§ **Directions**:
Repeat the listing below in full and exactly. Pictures are to be omitted.

§ **Available data**:
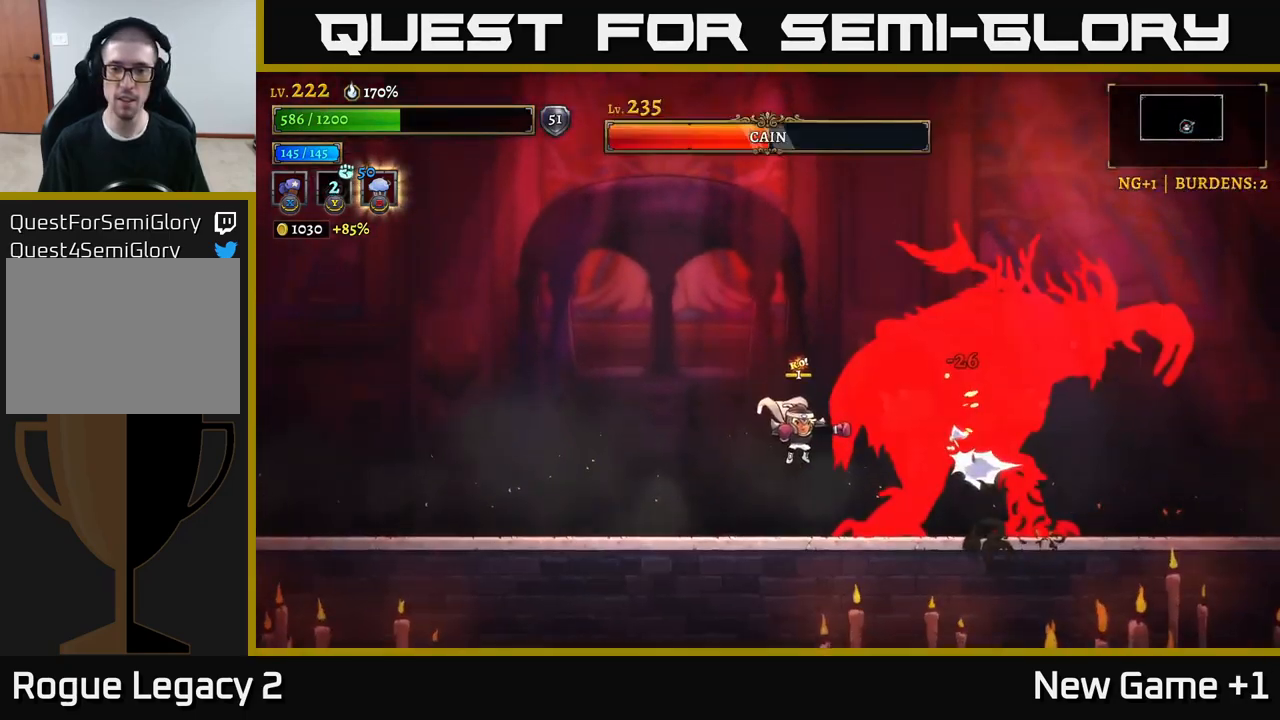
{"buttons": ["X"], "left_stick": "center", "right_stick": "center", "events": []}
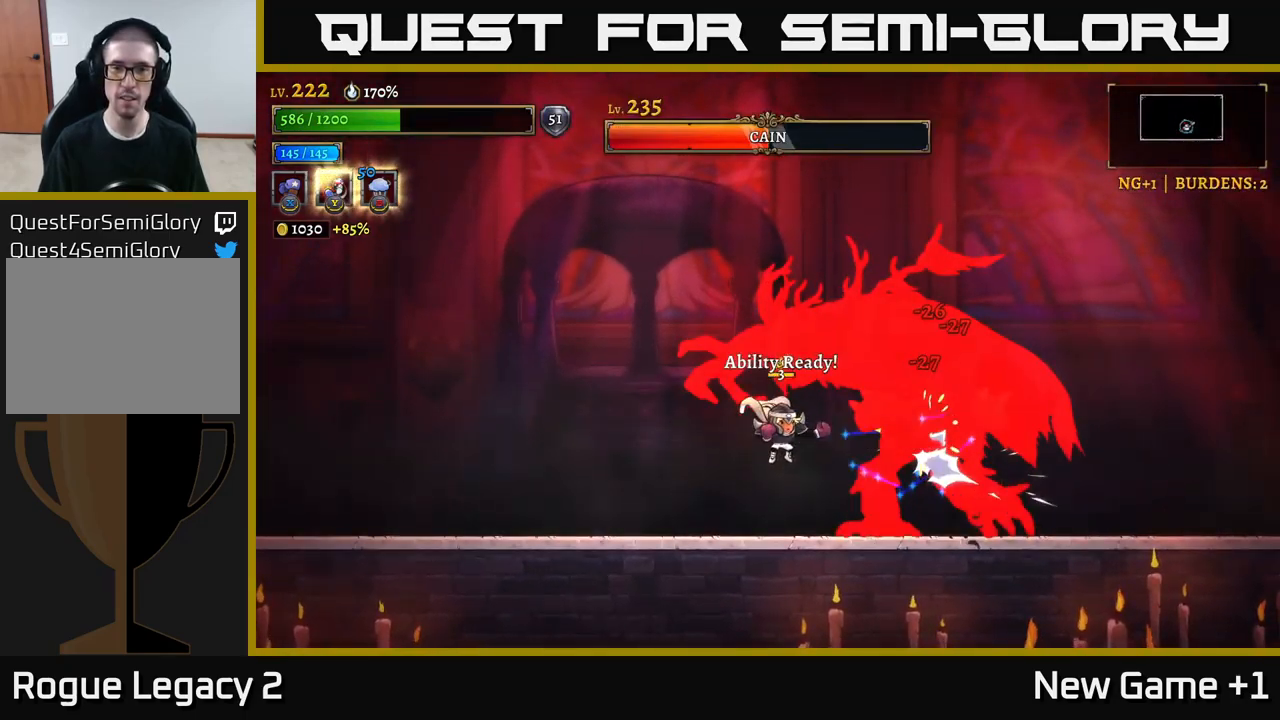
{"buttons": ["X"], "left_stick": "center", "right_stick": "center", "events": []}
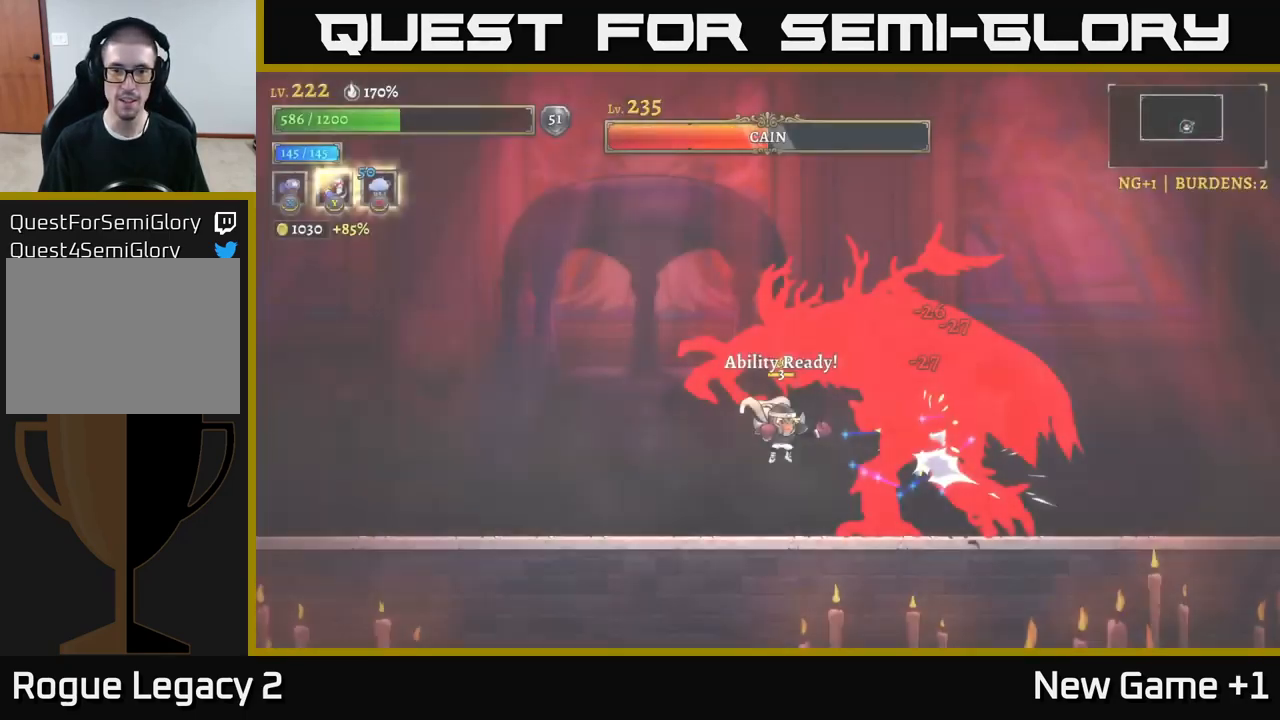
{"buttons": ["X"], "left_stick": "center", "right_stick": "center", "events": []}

§ **Reply to the task**:
{"buttons": ["X"], "left_stick": "center", "right_stick": "center", "events": []}
{"buttons": ["X"], "left_stick": "center", "right_stick": "center", "events": []}
{"buttons": ["X"], "left_stick": "center", "right_stick": "center", "events": []}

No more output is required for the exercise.